Source records:
+ + + + +

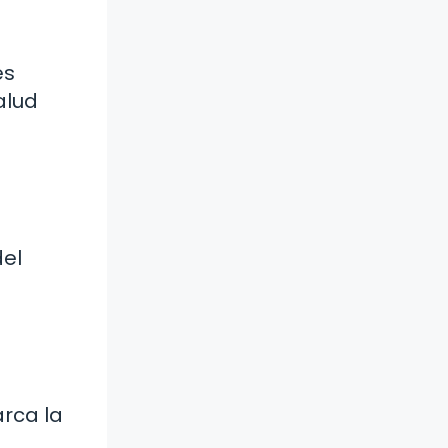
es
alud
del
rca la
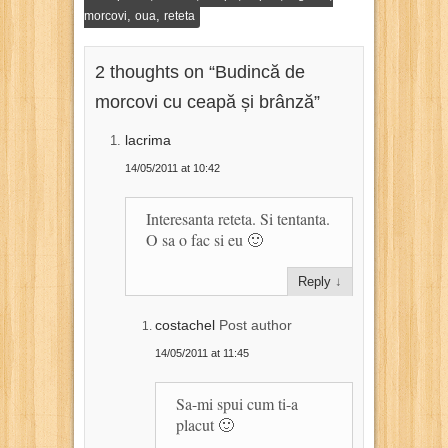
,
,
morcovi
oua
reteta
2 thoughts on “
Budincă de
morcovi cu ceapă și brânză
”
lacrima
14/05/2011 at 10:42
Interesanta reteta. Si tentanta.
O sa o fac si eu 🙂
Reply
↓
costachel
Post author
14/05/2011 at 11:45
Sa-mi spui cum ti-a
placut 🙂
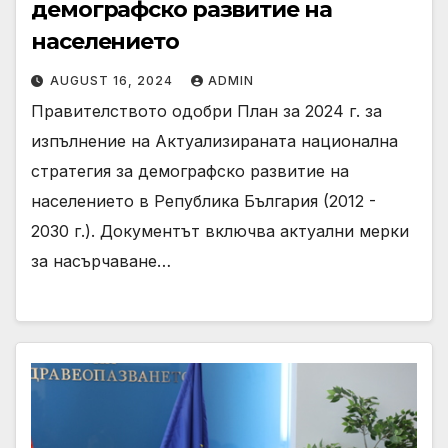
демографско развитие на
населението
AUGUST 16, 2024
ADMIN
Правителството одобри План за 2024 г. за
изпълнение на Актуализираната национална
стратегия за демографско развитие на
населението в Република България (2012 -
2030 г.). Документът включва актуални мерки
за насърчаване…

+ + + + +

The task: Without the pictures, reproduce every record exactly as it appears above.

Response to the exercise:
es
alud
del
rca la
,
,
morcovi
oua
reteta
2 thoughts on “
Budincă de
morcovi cu ceapă și brânză
”
lacrima
14/05/2011 at 10:42
Interesanta reteta. Si tentanta.
O sa o fac si eu 🙂
Reply
↓
costachel
Post author
14/05/2011 at 11:45
Sa-mi spui cum ti-a
placut 🙂
демографско развитие на
населението
AUGUST 16, 2024
ADMIN
Правителството одобри План за 2024 г. за
изпълнение на Актуализираната национална
стратегия за демографско развитие на
населението в Република България (2012 -
2030 г.). Документът включва актуални мерки
за насърчаване…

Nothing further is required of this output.